Finance Minister Paschal Donohoe has suggested a Fine Gael member who was expelled for promoting his father’s election campaign could re-join the party after the general election.
Jude Perry, who is a founding member of Fine Gael’s first Northern Ireland branch, was expelled from the party after it was discovered he paid for Facebook ads to promote his father, former Fine Gael minister John Perry, in his Dáil bid.
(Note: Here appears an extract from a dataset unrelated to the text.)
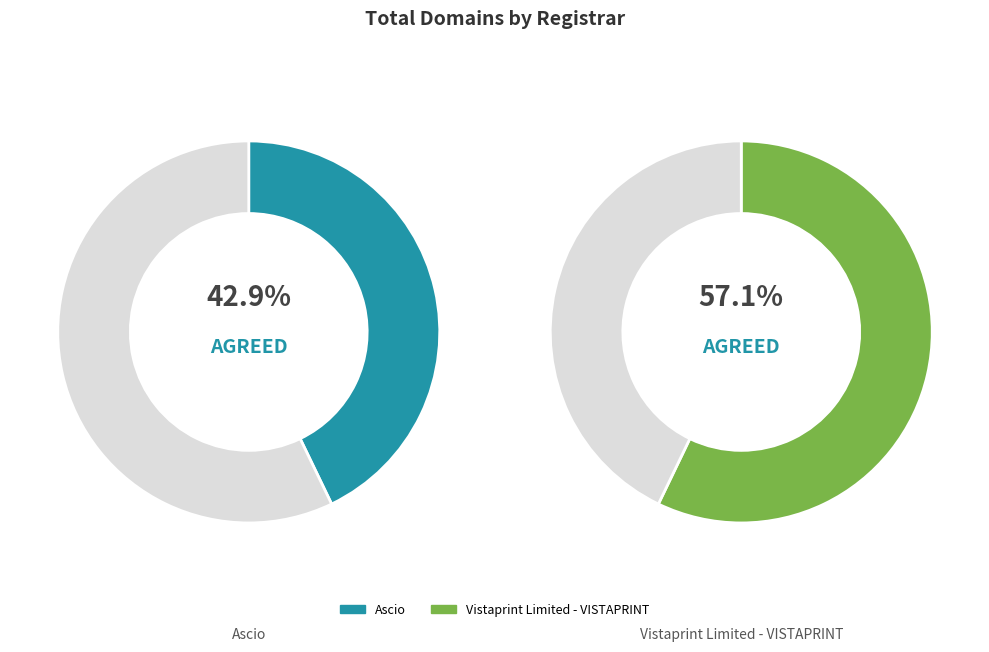

To the nearest percent, what is the combined percentage of Vistaprint Limited - VISTAPRINT and Ascio?

100%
Mr Perry is running as an Independent candidate.
Mr Donohoe said the party rules stipulate that anyone who supports or canvasses with a candidate who is not in Fine Gael automatically forfeits their membership.
The minister said he knew Mr Perry and recognised the work he has done for the party in his own constituency of Sligo-Leitrim and in Northern Ireland where he helped set up a Fine Gael branch.
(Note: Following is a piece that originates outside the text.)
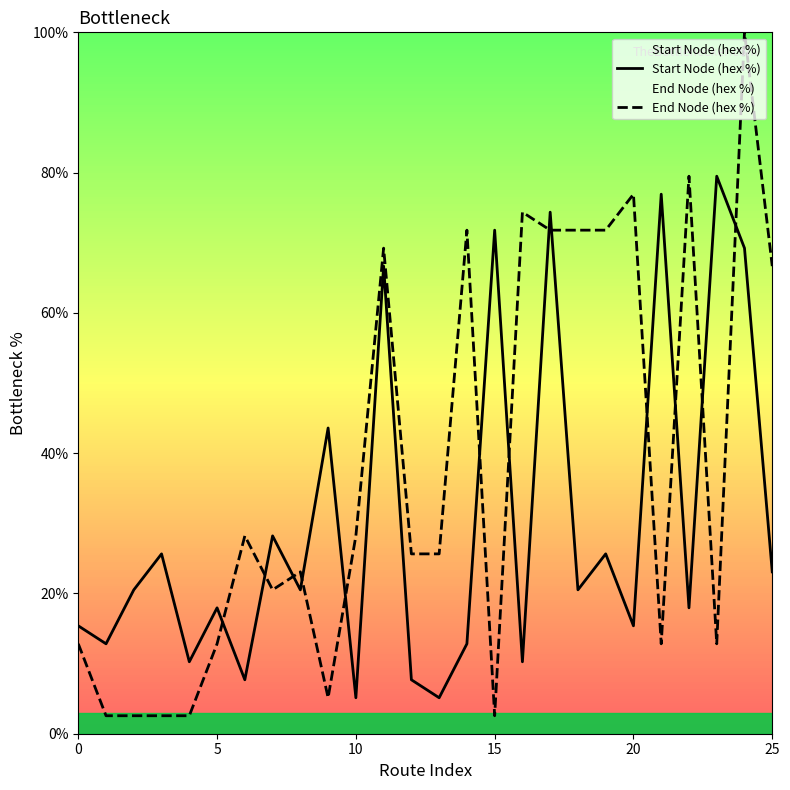

True or false: Start Node (hex %) and End Node (hex %) intersect in this chart.

True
“I would hope in the aftermath of this campaign that somebody like Jude would continue to have a role in our party,” he added.
Meanwhile, John Perry hit out at the Fine Gael suggesting it had “lost its moral compass” and accused he party of “targeting” his son.
“Come after me all you want, but please don’t come after my family,” he added.
Mr Perry, who set up a branch of Young Fine Gael in Queen’s University Belfast, was informed this week that his membership had been cancelled and he was being removed from the Fine Gael officer board in Sligo-Leitrim.
Mr Perry paid less than €100 to promote seven Facebook posts about his father John Perry’s general election campaign in Sligo-Leitrim.
John Perry is a former Fine Gael junior minister who is running for the Dáil as an Independent after failing to get on the Fine Gael ticket.
Jude Perry was informed of the party’s action via a text from its regional organiser on Wednesday evening which said he was in breach of Fine Gael rules and the party had decided to “cease” his membership.
Jude Perry said he received no formal communication from the party.
“As an active member of Fine Gael, and the person who started the first branch of the party in Northern Ireland, I was shocked to receive a text to say I am no longer a member of the party,” he said.
“It shows a clear lack of a fair hearing. I was astonished at the lack of due process from a party that is trying to encourage young people into politics.
“The party took issue when Fianna Fáil condemned Frances Fitzgerald without a hearing in 2017, and yet it is OK with doing it in this circumstance. I have been targeted and condemned without a hearing.”
A Fine Gael spokesman said: “It is incompatible with membership of Fine Gael to be actively engaged in a campaign for another political party or Independent.”